In 2015, just months after taking office, freshman senator Cotton made national headlines when he sent a letter to Iranian leaders, warning them that the Iran nuclear deal signed by former President Barack Obama would have no effect past his term. The letter, co-signed by 46 other Republican senators, drew a storm of criticism from home and abroad.
There were calls on social media to have Cotton and the other GOP senators charged for violating the Logan Act, which forbids unauthorized negotiations with foreign governments that undermine the U.S. government's position. But Cotton was adamant. He compared the Iran deal, which Trump would kill later, to President Neville Chamberlain's "appeasement" to Nazi Germany at the start of World War Two. Little did the opponents know that the infamous episode would be ominous for what was to come.
There are other troubling things Cotton and Trump have agreed on, such as waterboarding, an interrogation method deemed torture by the Geneva Convention and banned by Obama. Cotton claimed waterboarding wasn't torture, after Trump said that it "works." He also supported the opening of the Guantanamo Bay prison, which Obama had repeatedly promised to close.
If that's not enough evidence that Cotton shares Trump's love for strongman politics, the Arkansas senator was tipped as a favorite to succeed Mike Pompeo as the director of the Central Intelligence Agency and twice considered for the job of Secretary of Defense.
Foreign policy hell-raiser
Last month, Cotton grabbed the headline again after boasting that in the event of a war with Iran, the United States could easily win in "two strikes." However, this type of threats is perhaps not surprising given Cotton's history of warmongering.
The ex-military man has appeared to be hell-bent on starting another war in the Middle East. He notoriously argued that the U.S. Congress' vote to invade Iraq and Afghanistan in the aftermath of 9/11 would still apply to Syria after more than a decade.

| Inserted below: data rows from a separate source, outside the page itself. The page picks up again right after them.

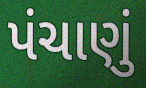
પંચાણુંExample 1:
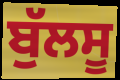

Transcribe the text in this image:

ਬੁੱਲਸੂ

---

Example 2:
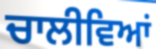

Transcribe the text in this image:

ਚਾਲੀਵਿਆਂ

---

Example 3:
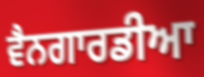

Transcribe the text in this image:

ਵੈਨਗਾਰਡੀਆ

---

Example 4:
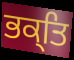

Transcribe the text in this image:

ਭਕ੍ਤਿ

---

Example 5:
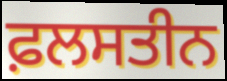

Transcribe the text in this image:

ਫ਼ਲਸਤੀਨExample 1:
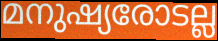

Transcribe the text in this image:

മനുഷ്യരോടല്ല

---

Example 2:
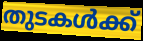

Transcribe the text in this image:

തുടകൾക്ക്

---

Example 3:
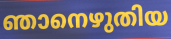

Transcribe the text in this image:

ഞാനെഴുതിയ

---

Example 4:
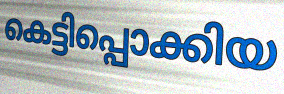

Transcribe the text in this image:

കെട്ടിപ്പൊക്കിയ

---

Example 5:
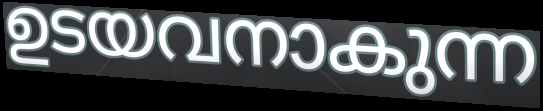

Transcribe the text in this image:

ഉടയവനാകുന്ന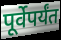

"We need to bomb people over there to keep people safe over here..." Cotton said of the U.S. operation in Syria in a 2015 interview. And again at the 2016 Republican National Convention, he made the bold suggestion that the U.S. military should shoot down Russian planes that intervened on behalf of President Assad's government.

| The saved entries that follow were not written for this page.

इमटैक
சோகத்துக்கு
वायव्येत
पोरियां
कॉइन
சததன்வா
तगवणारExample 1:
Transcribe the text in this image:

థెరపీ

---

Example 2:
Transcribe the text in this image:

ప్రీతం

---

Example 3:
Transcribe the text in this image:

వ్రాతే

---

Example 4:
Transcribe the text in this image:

Senator Tom Cotton speaks at the Republican National Convention in Cleveland, Monday, July 18, 2016. /AP Photo
Cotton's obsession with wars is carried into his thinking on all international affairs. After China announced retaliatory tariffs following unsuccessful trade talks in May, Cotton told Americans that there will be sacrifice, but it is "pretty minimal" compared to the sacrifices made by American soldiers overseas. The comment was met with a wave of fury and disbelief from U.S. netizens and the media. Cotton's Democratic opponent Josh Mahony called the comparison "disgusting."
In his perpetually antagonist world view, Cotton has made China an all-around enemy with increasingly hostile rhetoric, including calling America's biggest trading partner a new "evil empire" – a phrase used by former President Ronald Reagan to describe the Soviet Union during the Cold War – that needs to be stopped.
He has led the ongoing crackdown on Chinese technology companies, along with Senator Marco Rubio, by introducing the Defending U.S. Government Communications Act in 2018, which bans the buying of equipment and services from Huawei, ZTE and their subsidiaries.
For the U.S. political establishment, Donald Trump is not the easiest president to work with. But Tom Cotton is a rare ally who is more than willing to play the bad guy standing by anything the president comes up next. With an exaggerated view of American interests and no problem with starting questionable wars, Cotton might just be the push needed for the White House to venture into dangerous territory.